4. Turning to Section 3 of the Majority Act the words of the section merely exclude from the definition of a guardian one who Is appointed as guardian for a suit within the meaning of Chapter XXXI of the Code of Civil Procedure. There is nothing in the section which states that the minor must have separate property before a guardian of it can be appointed. It is my duty to construe the section as it stands and it clearly states that the minority is extended to the completion of the twenty-first year when a guardian of the property of the minor has been appointed. Nor would it be expedient for the Court to hold an inquiry in every case where a guardian of the property of a minor was appointed whether in fact the minor had separate property. I, therefore, hold that the period of minority, so far as defendant No. 1 in this suit is concerned, was extended to the completion of his twenty-first year.
5. Finally, it has been pointed out now that in Suit No. 2773 of 1926 which was a partition suit filed on November 29, 1926, by the present defendant No. 1's brother against his father an d the present defendant No. 1 the plaintiff' in that suit was under the ruling which I have now given also a minor at the date of the institution of that suit. But the answer to that appears to me to be that the plaintiff in that suit, who is now defendant No. 2 in this suit, completed his twenty-first year in January 1927 and adopted the proceedings in that suit and continued them. And here I may refer to the Privy Council case of Gharib-ul-lah v.

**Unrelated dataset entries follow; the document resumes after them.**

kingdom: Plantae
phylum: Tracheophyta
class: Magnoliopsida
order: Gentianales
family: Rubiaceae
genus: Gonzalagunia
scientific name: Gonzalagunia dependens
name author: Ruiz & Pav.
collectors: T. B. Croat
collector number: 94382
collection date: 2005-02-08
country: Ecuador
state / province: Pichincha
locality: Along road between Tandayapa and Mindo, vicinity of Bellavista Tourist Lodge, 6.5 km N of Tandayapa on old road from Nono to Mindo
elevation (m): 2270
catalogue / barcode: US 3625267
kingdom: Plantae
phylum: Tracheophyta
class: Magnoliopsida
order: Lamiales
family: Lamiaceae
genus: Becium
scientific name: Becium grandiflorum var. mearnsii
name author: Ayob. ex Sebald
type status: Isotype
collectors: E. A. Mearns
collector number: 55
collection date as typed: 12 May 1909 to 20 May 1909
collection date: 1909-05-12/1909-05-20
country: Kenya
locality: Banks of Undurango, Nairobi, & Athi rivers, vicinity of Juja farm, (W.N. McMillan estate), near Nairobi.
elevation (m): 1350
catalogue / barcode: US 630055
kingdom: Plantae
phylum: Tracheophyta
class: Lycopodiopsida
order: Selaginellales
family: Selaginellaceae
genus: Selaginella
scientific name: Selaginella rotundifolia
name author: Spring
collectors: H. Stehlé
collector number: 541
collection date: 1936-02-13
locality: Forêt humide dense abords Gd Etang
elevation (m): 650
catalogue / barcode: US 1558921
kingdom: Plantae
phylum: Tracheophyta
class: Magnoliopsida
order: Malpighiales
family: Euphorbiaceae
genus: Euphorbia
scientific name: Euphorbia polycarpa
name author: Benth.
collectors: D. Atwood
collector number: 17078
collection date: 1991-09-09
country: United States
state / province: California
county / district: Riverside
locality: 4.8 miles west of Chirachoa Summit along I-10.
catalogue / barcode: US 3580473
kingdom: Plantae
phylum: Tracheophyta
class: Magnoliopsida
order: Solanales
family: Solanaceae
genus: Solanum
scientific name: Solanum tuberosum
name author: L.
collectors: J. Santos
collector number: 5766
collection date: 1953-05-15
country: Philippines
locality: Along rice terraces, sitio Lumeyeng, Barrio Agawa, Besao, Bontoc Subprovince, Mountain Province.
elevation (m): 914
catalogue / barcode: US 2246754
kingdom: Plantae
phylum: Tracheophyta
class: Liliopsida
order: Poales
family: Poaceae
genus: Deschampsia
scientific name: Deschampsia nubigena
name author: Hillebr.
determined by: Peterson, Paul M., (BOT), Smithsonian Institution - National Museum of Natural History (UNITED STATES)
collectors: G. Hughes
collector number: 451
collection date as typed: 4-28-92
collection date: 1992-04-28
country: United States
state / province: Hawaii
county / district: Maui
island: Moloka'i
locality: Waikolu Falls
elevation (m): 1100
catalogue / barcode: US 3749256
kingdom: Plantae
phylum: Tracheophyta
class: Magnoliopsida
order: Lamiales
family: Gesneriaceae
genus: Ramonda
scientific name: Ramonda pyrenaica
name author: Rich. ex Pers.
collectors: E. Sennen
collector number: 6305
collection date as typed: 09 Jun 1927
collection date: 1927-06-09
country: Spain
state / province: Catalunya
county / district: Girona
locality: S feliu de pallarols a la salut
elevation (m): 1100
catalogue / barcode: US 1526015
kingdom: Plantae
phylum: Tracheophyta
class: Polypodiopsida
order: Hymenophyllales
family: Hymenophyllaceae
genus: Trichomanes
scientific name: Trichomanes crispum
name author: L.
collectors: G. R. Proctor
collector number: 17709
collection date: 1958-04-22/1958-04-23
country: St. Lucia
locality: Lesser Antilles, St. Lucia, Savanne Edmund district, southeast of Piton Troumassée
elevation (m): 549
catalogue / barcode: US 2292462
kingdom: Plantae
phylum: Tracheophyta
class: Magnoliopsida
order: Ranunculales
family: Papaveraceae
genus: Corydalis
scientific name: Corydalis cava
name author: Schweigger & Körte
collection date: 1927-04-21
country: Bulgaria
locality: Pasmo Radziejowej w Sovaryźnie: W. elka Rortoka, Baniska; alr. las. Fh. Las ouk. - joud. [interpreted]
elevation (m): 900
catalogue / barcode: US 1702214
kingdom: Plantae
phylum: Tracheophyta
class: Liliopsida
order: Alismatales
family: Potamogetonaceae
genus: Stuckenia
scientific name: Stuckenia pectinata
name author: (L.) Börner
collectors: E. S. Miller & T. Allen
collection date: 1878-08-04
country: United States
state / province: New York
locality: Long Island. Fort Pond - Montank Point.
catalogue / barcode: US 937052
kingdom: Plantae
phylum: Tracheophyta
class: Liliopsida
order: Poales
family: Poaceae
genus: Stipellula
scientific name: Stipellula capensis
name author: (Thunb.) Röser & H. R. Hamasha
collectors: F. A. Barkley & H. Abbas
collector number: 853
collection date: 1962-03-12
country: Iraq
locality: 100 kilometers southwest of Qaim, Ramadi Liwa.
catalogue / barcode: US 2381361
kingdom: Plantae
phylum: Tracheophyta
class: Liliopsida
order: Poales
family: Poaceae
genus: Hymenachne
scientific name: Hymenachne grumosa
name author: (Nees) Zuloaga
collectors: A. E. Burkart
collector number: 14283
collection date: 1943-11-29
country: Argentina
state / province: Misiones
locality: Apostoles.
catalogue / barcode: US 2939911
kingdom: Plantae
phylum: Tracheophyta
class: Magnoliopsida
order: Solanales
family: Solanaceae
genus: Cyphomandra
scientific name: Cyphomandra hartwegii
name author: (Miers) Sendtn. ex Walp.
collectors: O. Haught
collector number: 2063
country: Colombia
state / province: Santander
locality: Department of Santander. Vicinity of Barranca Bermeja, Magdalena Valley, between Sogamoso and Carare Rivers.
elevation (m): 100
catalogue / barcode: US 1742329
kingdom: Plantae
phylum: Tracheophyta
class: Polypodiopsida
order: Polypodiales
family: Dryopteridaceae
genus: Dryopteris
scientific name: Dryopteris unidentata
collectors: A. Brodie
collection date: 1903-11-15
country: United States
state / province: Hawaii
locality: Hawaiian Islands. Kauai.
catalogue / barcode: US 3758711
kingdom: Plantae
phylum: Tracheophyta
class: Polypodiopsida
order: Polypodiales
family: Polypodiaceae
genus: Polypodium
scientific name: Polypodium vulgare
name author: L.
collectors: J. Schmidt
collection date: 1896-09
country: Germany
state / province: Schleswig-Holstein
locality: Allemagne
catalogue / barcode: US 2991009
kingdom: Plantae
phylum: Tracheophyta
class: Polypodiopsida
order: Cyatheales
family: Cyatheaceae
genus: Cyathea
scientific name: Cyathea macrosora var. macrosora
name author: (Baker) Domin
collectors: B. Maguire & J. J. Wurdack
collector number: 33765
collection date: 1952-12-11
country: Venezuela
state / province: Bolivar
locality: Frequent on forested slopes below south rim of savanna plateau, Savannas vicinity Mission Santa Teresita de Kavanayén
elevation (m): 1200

Khalah Singh (1903) L.R. 30 IndAp 165 which I have already referred to, where the point in the passage that I last cited from the judgment of their Lordships is met by them in the following terms (p. 171):-
As to this it seems sufficient to say that the second respondent is now of full age and able to bring his case before the Court; that at the time of the mortgages in question he was of full age according to the general Hindu law; that he executed the mortgages himself as a person of full age; and that if there were any grounds for exempting him from liability, it was for him to shew them, which he has failed to do.
This is a very similar position to the position of the plaintiff in suit No. 2773 of 1926. Nor would the plaintiff's position in that case have been different if a next friend had been appointed for him in his place because the questions in that suit were questions of law and were fully argued for him. I may state that in his reasons for his order dated March 19, 1928, the learned Chief Justice also adopted the view that the plaintiff in suit No. 2773 of 1926' had adopted and continued the proceedings in that suit after completing his twenty-first year. I, therefore, answer issue No. 1 in the affirmative.
6. I appoint Mr. Fahey guardian of defendant No. 1 for the suit. Liberty to the plaintiffs to amend the plaint by describing defendant No. 1 as a minor and bringing on record Mr. Fahey as his guardian ad litem. Mr. Fahey appointed guardian ad litem for defendants Nos. 3 and 4. The defendants waive service of the service of summons. Written statement to be filed by March 26, 1929, affidavit of documents by the 2nd proximo, inspection forthwith thereafter and hearing on April 11, 1929, subject to part heard.
7. The plaintiffs to pay the costs of the trial of these two issues.